At the time, Hampton reminded Inkster residents that “community policing is more than a cliché” and  encouraged “candid conversations” about the nature of crime in the community and who is committing it

It appears residents are taking the mayor’s words to heart.

Tips led to a quick arrest in less than a day after the shooting in Brownstown Township.

Raymone Bernard Jackson, 26, of Inkster was to be arraigned Thursday on a first-degree premeditated murder charge, two counts of assault with intent to commit murder, for being a felon in possession of a firearm and other charges, the Detroit Free Press reports.
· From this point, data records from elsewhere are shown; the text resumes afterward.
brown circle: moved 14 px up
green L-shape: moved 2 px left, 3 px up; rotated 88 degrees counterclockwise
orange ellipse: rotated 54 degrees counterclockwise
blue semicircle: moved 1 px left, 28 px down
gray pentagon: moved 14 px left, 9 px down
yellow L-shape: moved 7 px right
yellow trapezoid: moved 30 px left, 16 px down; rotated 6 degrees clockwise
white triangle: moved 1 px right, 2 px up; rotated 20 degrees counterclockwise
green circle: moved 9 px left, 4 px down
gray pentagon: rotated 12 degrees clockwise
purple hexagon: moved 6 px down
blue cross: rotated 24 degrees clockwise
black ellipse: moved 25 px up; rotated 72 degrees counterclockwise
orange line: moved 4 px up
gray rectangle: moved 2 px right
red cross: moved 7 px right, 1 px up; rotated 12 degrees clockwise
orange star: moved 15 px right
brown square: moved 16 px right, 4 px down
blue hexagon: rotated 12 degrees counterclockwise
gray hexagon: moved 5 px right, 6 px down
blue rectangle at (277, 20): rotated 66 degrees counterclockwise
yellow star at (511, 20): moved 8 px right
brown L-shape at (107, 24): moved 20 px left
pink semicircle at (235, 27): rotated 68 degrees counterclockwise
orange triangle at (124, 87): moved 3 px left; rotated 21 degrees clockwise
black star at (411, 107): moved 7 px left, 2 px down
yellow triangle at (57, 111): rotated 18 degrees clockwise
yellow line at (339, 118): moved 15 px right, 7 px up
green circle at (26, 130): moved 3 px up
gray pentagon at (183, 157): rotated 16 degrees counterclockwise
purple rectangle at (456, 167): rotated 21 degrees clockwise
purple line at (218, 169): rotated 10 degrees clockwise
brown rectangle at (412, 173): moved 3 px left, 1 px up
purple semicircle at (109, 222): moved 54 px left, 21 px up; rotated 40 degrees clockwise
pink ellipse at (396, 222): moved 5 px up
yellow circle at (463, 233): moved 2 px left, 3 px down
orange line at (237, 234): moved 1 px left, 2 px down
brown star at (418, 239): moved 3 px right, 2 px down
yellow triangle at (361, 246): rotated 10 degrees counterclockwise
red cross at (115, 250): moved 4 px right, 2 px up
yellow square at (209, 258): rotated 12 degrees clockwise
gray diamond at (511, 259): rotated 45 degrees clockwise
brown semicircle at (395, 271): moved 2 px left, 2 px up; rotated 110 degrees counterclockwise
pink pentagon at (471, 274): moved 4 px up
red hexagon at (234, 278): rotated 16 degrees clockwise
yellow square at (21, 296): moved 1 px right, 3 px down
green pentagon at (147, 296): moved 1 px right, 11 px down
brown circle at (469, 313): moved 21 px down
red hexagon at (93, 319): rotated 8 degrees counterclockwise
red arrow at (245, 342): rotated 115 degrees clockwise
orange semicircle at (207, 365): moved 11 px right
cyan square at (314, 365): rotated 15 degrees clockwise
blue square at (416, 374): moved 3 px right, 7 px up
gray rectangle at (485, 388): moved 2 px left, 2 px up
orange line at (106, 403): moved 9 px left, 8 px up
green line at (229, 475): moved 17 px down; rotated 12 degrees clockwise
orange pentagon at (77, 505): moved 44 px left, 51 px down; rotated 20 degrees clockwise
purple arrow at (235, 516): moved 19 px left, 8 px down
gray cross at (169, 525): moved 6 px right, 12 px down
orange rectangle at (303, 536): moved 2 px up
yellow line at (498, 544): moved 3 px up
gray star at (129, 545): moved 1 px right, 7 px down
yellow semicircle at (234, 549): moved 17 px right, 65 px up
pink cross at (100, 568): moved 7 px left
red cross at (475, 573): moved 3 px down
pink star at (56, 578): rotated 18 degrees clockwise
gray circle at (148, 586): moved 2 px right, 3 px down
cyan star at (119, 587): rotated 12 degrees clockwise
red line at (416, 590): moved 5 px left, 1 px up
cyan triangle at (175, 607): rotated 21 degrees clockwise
WXYZ, Channel 7 reports Napolean said authorities think the deadly shooting spree was in retaliation for a shooting at an after-hours club in April. He didn’t say if French, who was shot multiple times but whose injuries were not life-threatening, was a suspect in that shooting.

“We do know that the adult that was shot last night, and also the suspect that did the shooting, were up there the night of that shooting back in April,” Napoleon said, according to the Free Press.

The other two shooting victims are recovering.

Chelsea Lancaster, 12, who was critically injured in the ramage, is expected to recover, her grandfather told the Free Press. She underwent surgery to remove bullets from her stomach and upper leg.

Authorities are looking for a second person of interest in the shooting. “We’re not going to tolerate this,” Napoleon said at the Wednesday news conference at Inkster City Hall. “I want to make it clear to all the wannabe thugs, hoodlums and drug pushers that we're going to get you.”